• _Work to complete_
The required output is a single number: how many lines of the material contain the string "Figure".
### Extracted material ###
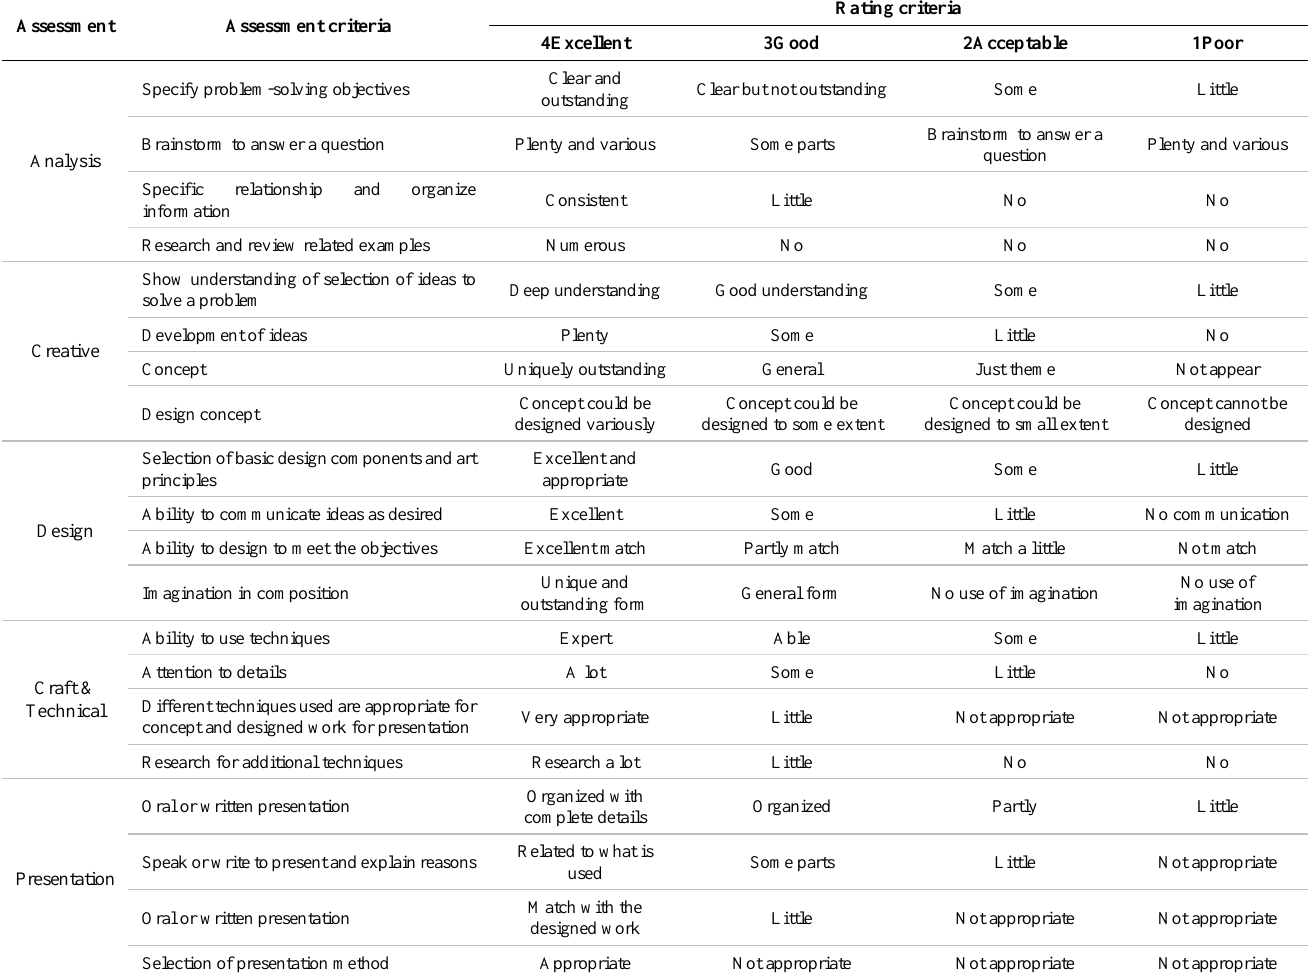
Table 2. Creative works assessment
###
### Extracted material ###
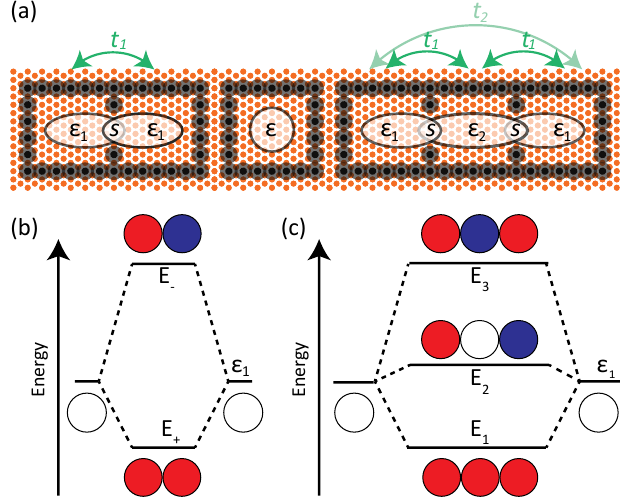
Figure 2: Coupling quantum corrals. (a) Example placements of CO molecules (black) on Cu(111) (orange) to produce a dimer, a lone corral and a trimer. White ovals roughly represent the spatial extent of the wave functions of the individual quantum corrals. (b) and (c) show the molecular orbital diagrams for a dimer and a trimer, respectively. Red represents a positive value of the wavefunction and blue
###
### Extracted material ###
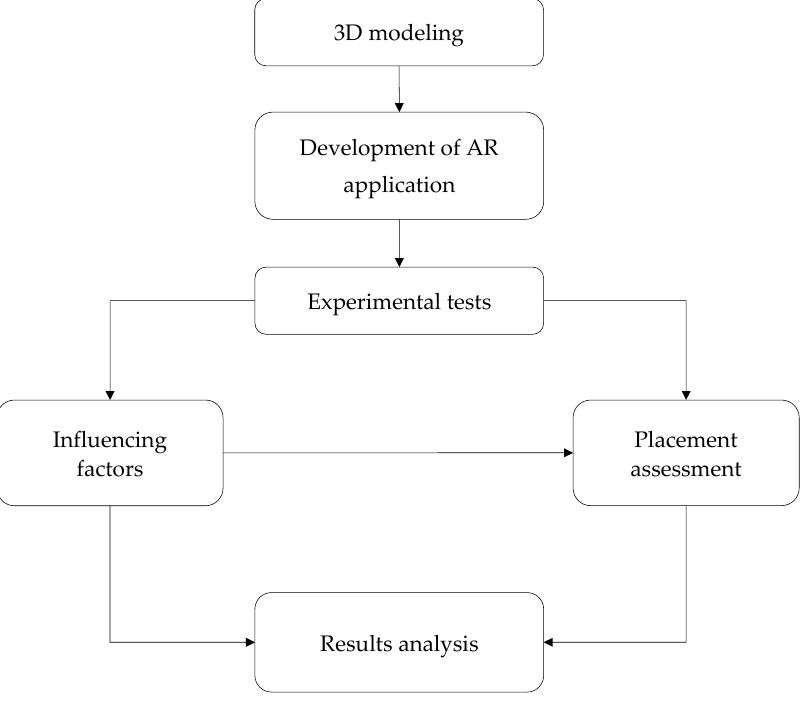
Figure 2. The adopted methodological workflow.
###
• _Response for this exercise_
2